(READING PASSAGE Opens)

Method does the following operations:
  1. creates the annotationSet
  2. fetches word tokens from the document, one at a time
  3. runs the morpher on each individual word token
  4. finds the root and the affix for that word
  5. adds them as features to the current token

    Specified by:
    execute in interface Executable
    Overrides:
    execute in class AbstractProcessingResource
    Throws:
    ExecutionException

findBaseWord

public String findBaseWord(String word,
                           String cat)
This method should only be called after init()

Parameters:
word -
Returns:
the rootWord

findAffix

public String findAffix(String word,
                        String cat)
This method should only be called after init()

Parameters:
word -
Returns:
the afix of the rootWord

setRulesFile

public void setRulesFile(URL rulesFile)
Sets the rule file to be processed

Parameters:
rulesFile - - rule File name to be processed

getRulesFile

public URL getRulesFile()
Returns the document under process


getRootFeatureName

public String getRootFeatureName()
Returns the feature name that has been currently set to display the root word


setRootFeatureName

public void setRootFeatureName(String rootFeatureName)
Sets the feature name that should be displayed for the root word

Parameters:
rootFeatureName -

getAffixFeatureName

public String getAffixFeatureName()
Returns the feature name that has been currently set to display the affix word


setAffixFeatureName

public void setAffixFeatureName(String affixFeatureName)
Sets the feature name that should be displayed for the affix

Parameters:
affixFeatureName -

getAnnotationSetName

public String getAnnotationSetName()
Returns the name of the AnnotationSet that has been provided to create the AnnotationSet


setAnnotationSetName

public void setAnnotationSetName(String annotationSetName)
Sets the AnnonationSet name, that is used to create the AnnotationSet

Parameters:
annotationSetName -

getCaseSensitive

public Boolean getCaseSensitive()
A method which returns if the parser is in caseSenstive mode

Returns:
a Boolean value.

setCaseSensitive

public void setCaseSensitive(Boolean value)
Sets the caseSensitive value, that is used to tell parser if it should convert document to lowercase before parsing


getConsiderPOSTag

public Boolean getConsiderPOSTag()

setConsiderPOSTag

public void setConsiderPOSTag(Boolean value)

setExistingInterpret

public void setExistingInterpret(Interpret existingInterpret)
Only for use by the duplication mechanism.


duplicate

public Resource duplicate(Factory.DuplicationContext ctx)
                   throws ResourceInstantiationException
Duplicate this morpher, sharing the compiled regular expression patterns and finite state machine with the duplicate.

Specified by:
duplicate in interface CustomDuplication
Parameters:
ctx - the current duplication context. If an implementation of this method needs to duplicate any other resources as part of the custom duplication process it should pass this context back to the two-argument form of Factory.duplicate rather than using the single-argument form.
Returns:
an independent copy of this resource.
Throws:
ResourceInstantiationException

(READING PASSAGE Closes)
(DATA FOR THIS EXERCISE Opens)

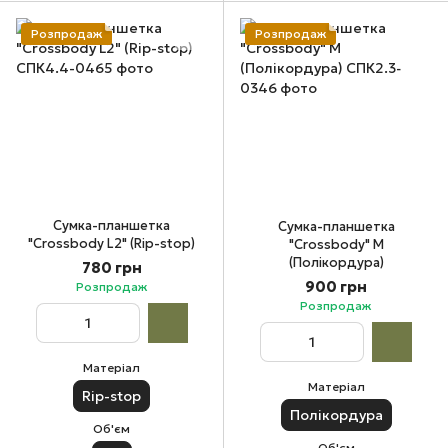
Розпродаж
Розпродаж
Сумка-планшетка
Сумка-планшетка
"Crossbody L2" (Rip-stop)
"Crossbody" М
(Полікордура)
780 грн
900 грн
Розпродаж
Розпродаж
Матеріал
Матеріал
Rip-stop
Полікордура
Об'єм
Об'єм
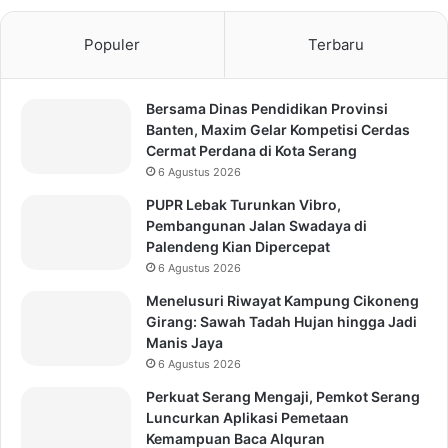
Populer
Terbaru
Bersama Dinas Pendidikan Provinsi
Banten, Maxim Gelar Kompetisi Cerdas
Cermat Perdana di Kota Serang
6 Agustus 2026
PUPR Lebak Turunkan Vibro,
Pembangunan Jalan Swadaya di
Palendeng Kian Dipercepat
6 Agustus 2026
Menelusuri Riwayat Kampung Cikoneng
Girang: Sawah Tadah Hujan hingga Jadi
Manis Jaya
6 Agustus 2026
Perkuat Serang Mengaji, Pemkot Serang
Luncurkan Aplikasi Pemetaan
Kemampuan Baca Alquran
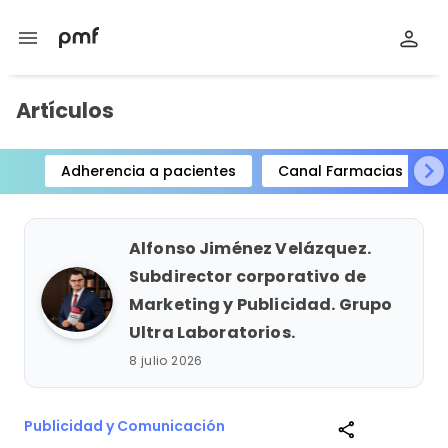
menu
Artículos
Adherencia a pacientes
Canal Farmacias
Item
1
of
Alfonso Jiménez Velázquez.
15
Subdirector corporativo de
Marketing y Publicidad. Grupo
Ultra Laboratorios.
8 julio 2026
Publicidad y Comunicación
share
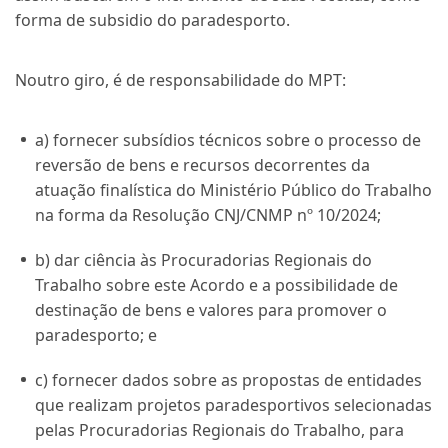
forma de subsidio do paradesporto.
Noutro giro, é de responsabilidade do MPT:
a) fornecer subsídios técnicos sobre o processo de
reversão de bens e recursos decorrentes da
atuação finalística do Ministério Público do Trabalho
na forma da Resolução CNJ/CNMP nº 10/2024;
b) dar ciência às Procuradorias Regionais do
Trabalho sobre este Acordo e a possibilidade de
destinação de bens e valores para promover o
paradesporto; e
c) fornecer dados sobre as propostas de entidades
que realizam projetos paradesportivos selecionadas
pelas Procuradorias Regionais do Trabalho, para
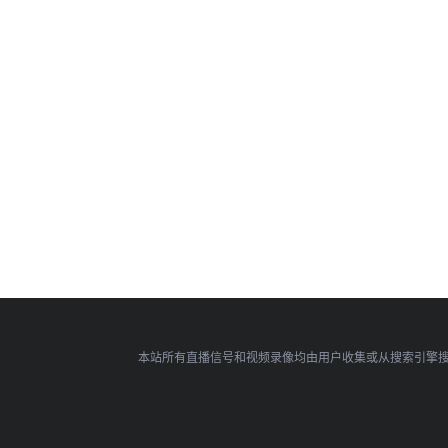
本站所有直播信号和视频录像均由用户收集或从搜索引擎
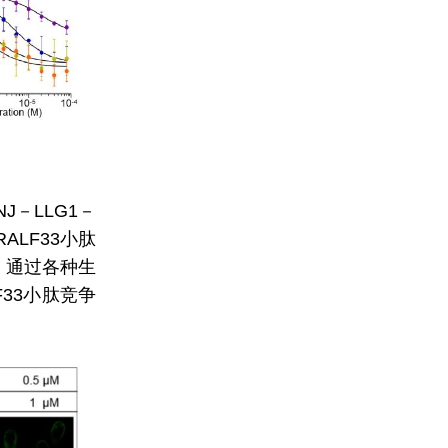
－LLG1－
ALF33小肽
。通过各种生
F33小肽竞争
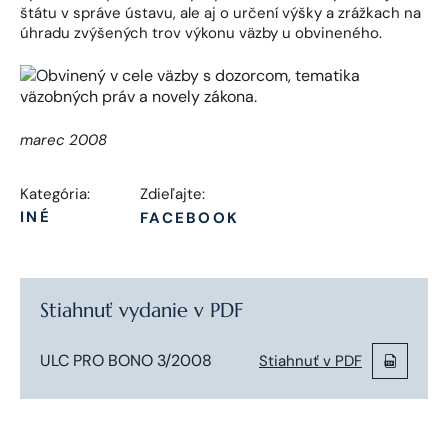
štátu v správe ústavu, ale aj o určení výšky a zrážkach na
úhradu zvýšených trov výkonu väzby u obvineného.
marec 2008
Kategória:
Zdieľajte:
INÉ
FACEBOOK
Stiahnuť vydanie v PDF
ULC PRO BONO 3/2008
Stiahnuť v PDF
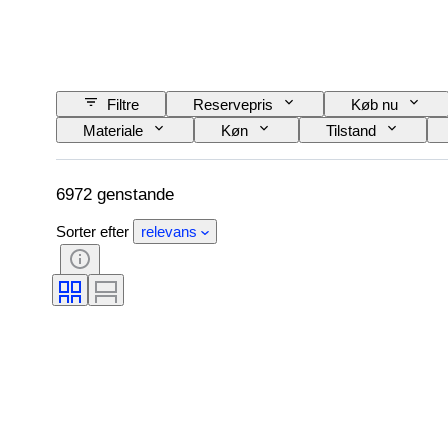
Filtre
Reservepris
Køb nu
Materiale
Køn
Tilstand
Farvekategori
Præcis farve
Størr
Diamanttype
Fancy farveintensitet
6972 genstande
Sorter efter
relevans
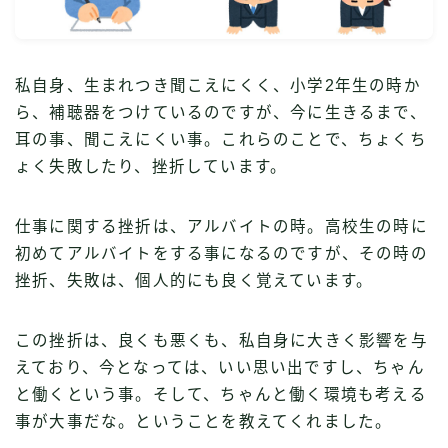
私自身、生まれつき聞こえにくく、小学2年生の時か
ら、補聴器をつけているのですが、今に生きるまで、
耳の事、聞こえにくい事。これらのことで、ちょくち
ょく失敗したり、挫折しています。
仕事に関する挫折は、アルバイトの時。高校生の時に
初めてアルバイトをする事になるのですが、その時の
挫折、失敗は、個人的にも良く覚えています。
この挫折は、良くも悪くも、私自身に大きく影響を与
えており、今となっては、いい思い出ですし、ちゃん
と働くという事。そして、ちゃんと働く環境も考える
事が大事だな。ということを教えてくれました。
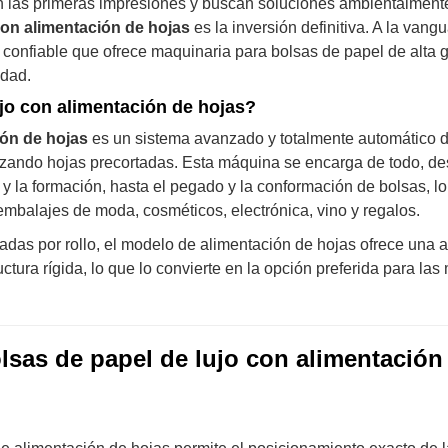
an las primeras impresiones y buscan soluciones ambientalment
con alimentación de hojas
es la inversión definitiva. A la vang
e confiable que ofrece maquinaria para bolsas de papel de alta
idad.
jo con alimentación de hojas?
ión de hojas
es un sistema avanzado y totalmente automático 
ilizando hojas precortadas. Esta máquina se encarga de todo, de
y la formación, hasta el pegado y la conformación de bolsas, l
mbalajes de moda, cosméticos, electrónica, vino y regalos.
adas por rollo, el modelo de alimentación de hojas ofrece una 
ctura rígida, lo que lo convierte en la opción preferida para las
lsas de papel de lujo con alimentación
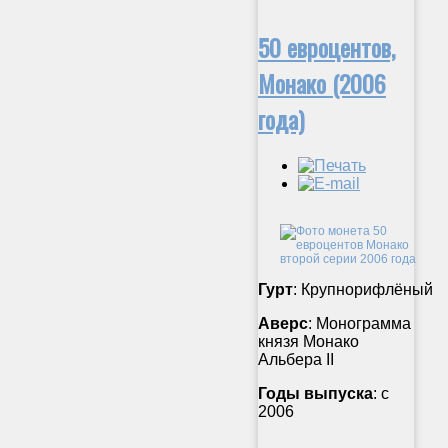
50 евроцентов,
Монако (2006
года)
Гурт
: Крупнорифлёный
Аверс
: Монограмма
князя Монако
Альбера II
Годы выпуска
: с
2006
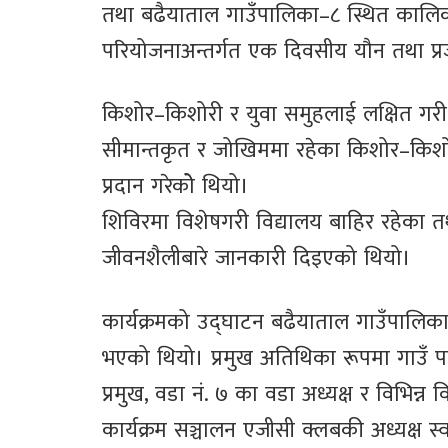
तथा बढैयाताल गाउँपालिका–८ स्थित कालिका
परियोजनाअन्तर्गत एक दिवसीय यौन तथा प्रज
किशोर–किशोरी र युवा समुहलाई लक्षित गरी 
सीमान्तकृत र जोखिममा रहेका किशोर–किशोरीह
प्रदान गरेकोे थियो।
शिविरमा विशेषगरी विद्यालय बाहिर रहेका त
जीवनशैलीबारे जानकारी दिइएको थियो।
कार्यक्रमको उद्घाटन बढैयाताल गाउँपालिका 
भएको थियो। प्रमुख अतिथिका रूपमा गाउँ पाल
प्रमुख, वडा नं. ७ का वडा अध्यक्ष र विभिन्
कार्यक्रम सञ्चालन एजीसी क्लबकी अध्यक्ष स्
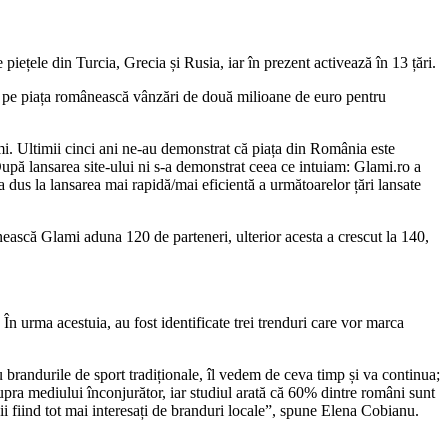
piețele din Turcia, Grecia și Rusia, iar în prezent activează în 13 țări.
e pe piața românească vânzări de două milioane de euro pentru
i. Ultimii cinci ani ne-au demonstrat că piața din România este
pă lansarea site-ului ni s-a demonstrat ceea ce intuiam: Glami.ro a
 a dus la lansarea mai rapidă/mai eficientă a următoarelor țări lansate
nească Glami aduna 120 de parteneri, ulterior acesta a crescut la 140,
n urma acestuia, au fost identificate trei trenduri care vor marca
 brandurile de sport tradiționale, îl vedem de ceva timp și va continua;
supra mediului înconjurător, iar studiul arată că 60% dintre români sunt
nii fiind tot mai interesați de branduri locale”, spune Elena Cobianu.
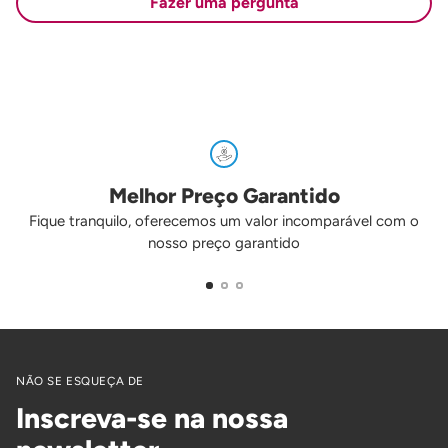
Fazer uma pergunta
Melhor Preço Garantido
Fique tranquilo, oferecemos um valor incomparável com o
nosso preço garantido
NÃO SE ESQUEÇA DE
Inscreva-se na nossa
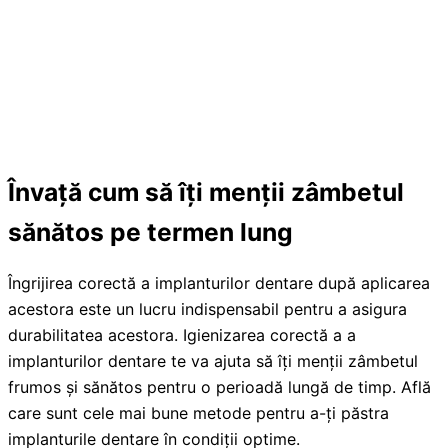
Învață cum să îți menții zâmbetul
sănătos pe termen lung
Îngrijirea corectă a implanturilor dentare după aplicarea
acestora este un lucru indispensabil pentru a asigura
durabilitatea acestora. Igienizarea corectă a a
implanturilor dentare te va ajuta să îți menții zâmbetul
frumos și sănătos pentru o perioadă lungă de timp. Află
care sunt cele mai bune metode pentru a-ți păstra
implanturile dentare în condiții optime.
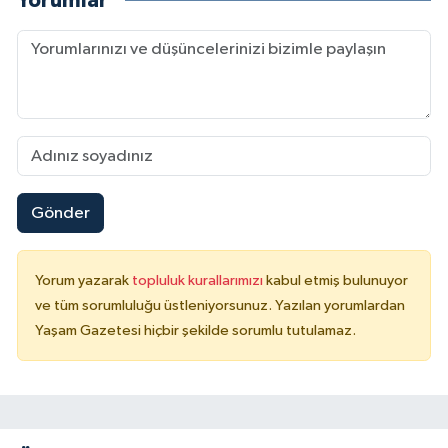
Yorumlar
Gönder
Yorum yazarak
topluluk kurallarımızı
kabul etmiş bulunuyor
ve tüm sorumluluğu üstleniyorsunuz. Yazılan yorumlardan
Yaşam Gazetesi hiçbir şekilde sorumlu tutulamaz.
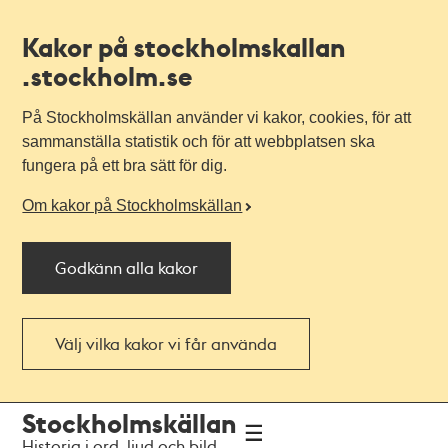
Kakor på stockholmskallan
.stockholm.se
På Stockholmskällan använder vi kakor, cookies, för att
sammanställa statistik och för att webbplatsen ska
fungera på ett bra sätt för dig.
Om kakor på Stockholmskällan
Godkänn alla kakor
Välj vilka kakor vi får använda
Till
Till
Stockholmskällan
navigationen
huvudinnehållet
Historia i ord, ljud och bild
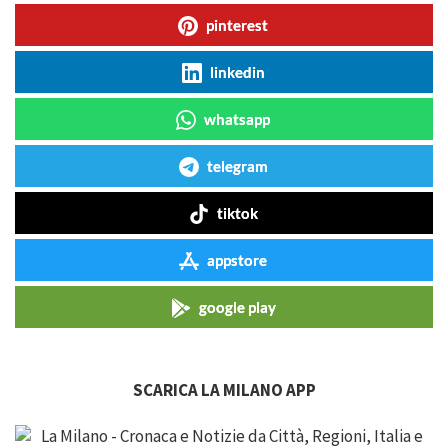
pinterest
linkedin
whatsapp
telegram
tiktok
appstore
google play
SCARICA LA MILANO APP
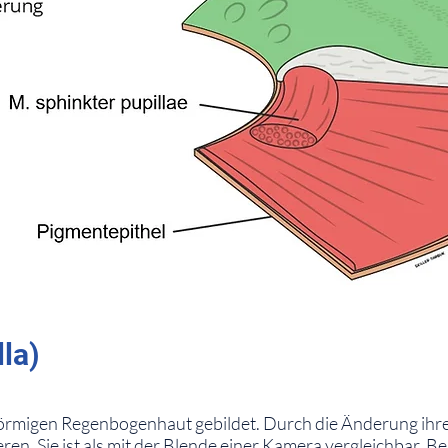
lla)
gförmigen Regenbogenhaut gebildet. Durch die Änderung ihr
ieren. Sie ist als mit der Blende einer Kamera vergleichbar. 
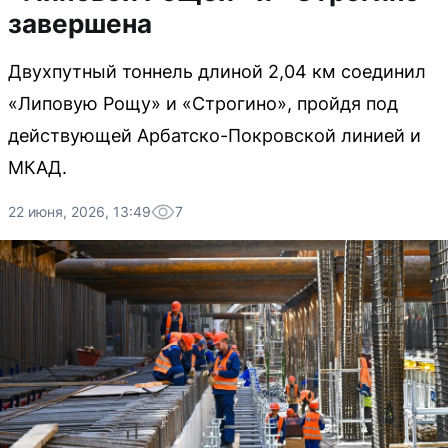
завершена
Двухпутный тоннель длиной 2,04 км соединил
«Липовую Рощу» и «Строгино», пройдя под
действующей Арбатско-Покровской линией и
МКАД.
22 июня, 2026, 13:49
7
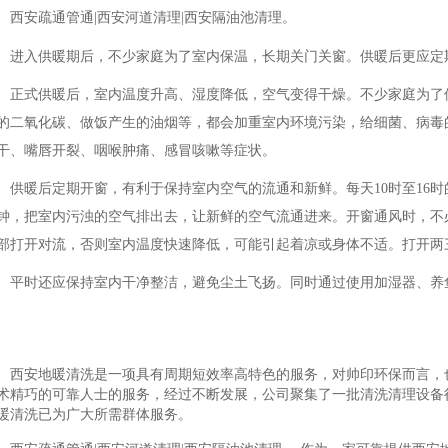
西安疏通管通|西安河道清理|西安隔油池清理。
进入供暖期后，不少家庭为了室内保温，长期关门关窗。供暖后更应定
正式供暖后，室内温度升高、湿度降低，空气变得干燥。不少家庭为了
的二氧化碳、做饭产生的油烟等，都会加重室内环境污染，给细菌、病毒的
干、嘴唇开裂、咽喉肿痛、感冒咳嗽等症状。
供暖后定期开窗，有利于保持室内空气的流通和新鲜。每天10时至16时
钟，把室内污浊的空气排出去，让新鲜的空气流通进来。开窗通风时，不
部打开对流，否则室内温度快速降低，可能引起着凉或身体不适。打开两
平时还应保持室内干净整洁，避免尘土飞扬。同时通过使用加湿器、养
西安地暖清洗是一项具有周期短效率高特色的服务，对帅印环保而言，
术精巧的可靠人士的服务，经过不断发展，公司聚集了一批清洗清理设备
暖清洗已为广大所需群体服务。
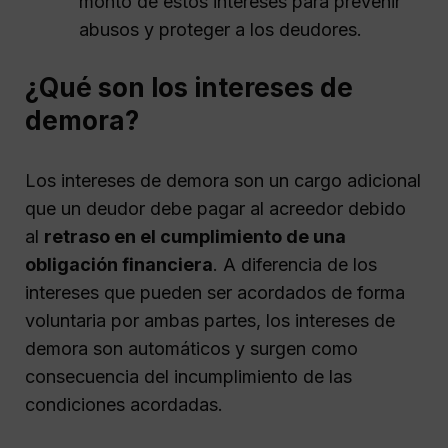
monto de estos intereses para prevenir
abusos y proteger a los deudores.
¿Qué son los intereses de
demora?
Los intereses de demora son un cargo adicional
que un deudor debe pagar al acreedor debido
al
retraso en el cumplimiento de una
obligación financiera
. A diferencia de los
intereses que pueden ser acordados de forma
voluntaria por ambas partes, los intereses de
demora son automáticos y surgen como
consecuencia del incumplimiento de las
condiciones acordadas.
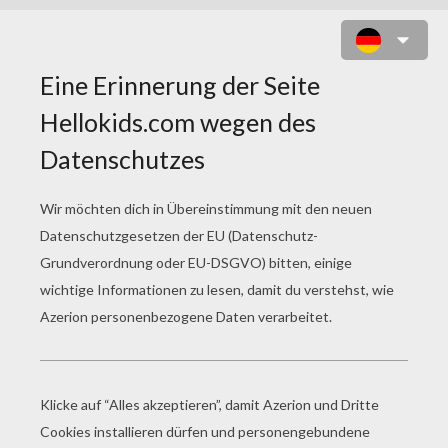
SUPERHELDEN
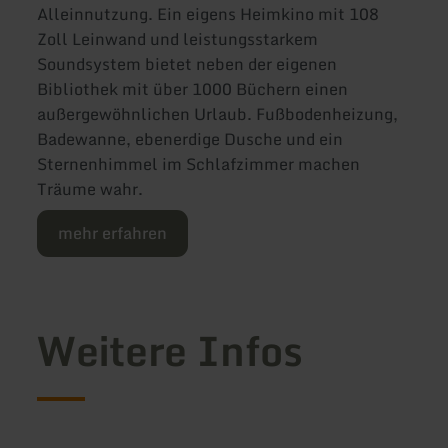
Alleinnutzung. Ein eigens Heimkino mit 108
Zoll Leinwand und leistungsstarkem
Soundsystem bietet neben der eigenen
Bibliothek mit über 1000 Büchern einen
außergewöhnlichen Urlaub. Fußbodenheizung,
Badewanne, ebenerdige Dusche und ein
Sternenhimmel im Schlafzimmer machen
Träume wahr.
mehr erfahren
Weitere Infos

(DATA FOR THIS EXERCISE Closes)

=== REQUIRED WORK ===
[1] According to the morpher API documentation, what does the duplicate method share between the morpher and its duplicate?
[2] From the records, copy out everything from the line containing "an las primeras" down to the line containing "adas por rollo, el", keeping each line identical and including both of those lines.

=== SOLUTION SET ===
[1] The compiled regular expression patterns and the finite state machine.

[2]
an las primeras impresiones y buscan soluciones ambientalment
con alimentación de hojas
es la inversión definitiva. A la vang
e confiable que ofrece maquinaria para bolsas de papel de alta
idad.
jo con alimentación de hojas?
ión de hojas
es un sistema avanzado y totalmente automático 
ilizando hojas precortadas. Esta máquina se encarga de todo, de
y la formación, hasta el pegado y la conformación de bolsas, l
mbalajes de moda, cosméticos, electrónica, vino y regalos.
adas por rollo, el modelo de alimentación de hojas ofrece una 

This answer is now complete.